Records provided:
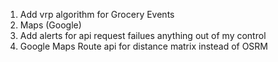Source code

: 1. Add vrp algorithm for Grocery Events
2. Maps (Google)
3. Add alerts for api request failues anything out of my control
4. Google Maps Route api for distance matrix instead of OSRM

Exercise: Copy exactly, and only, the lines from the line that contains "2. Maps (Google)" through the end of the data above.

Task output:
2. Maps (Google)
3. Add alerts for api request failues anything out of my control
4. Google Maps Route api for distance matrix instead of OSRM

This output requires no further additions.